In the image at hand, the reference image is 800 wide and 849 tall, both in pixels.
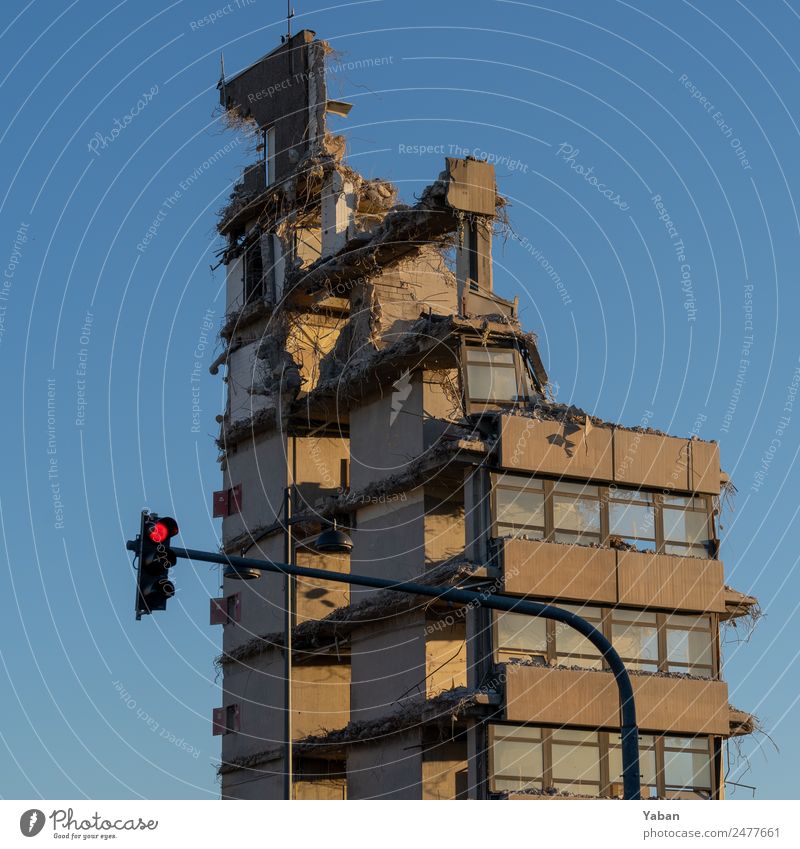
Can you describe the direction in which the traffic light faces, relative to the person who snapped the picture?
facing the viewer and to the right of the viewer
* * * * * * *
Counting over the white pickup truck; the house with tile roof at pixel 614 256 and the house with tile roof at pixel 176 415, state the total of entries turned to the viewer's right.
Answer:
* * * * * * *
Task:
Please render the entries as a two-column CSV with the headers entry_text and reply, one row per entry, putting each field in quotation marks and replacing line breaks with spaces. Begin at the line that has "In the image", stop after the line that has "facing the viewer", and leave the pictures out.

Answer to this task:
entry_text,reply
"In the image at hand, the reference image is 800 wide and 849 tall, both in pixels. Can you describe the direction in which the traffic light faces, relative to the person who snapped the picture?","facing the viewer and to the right of the viewer"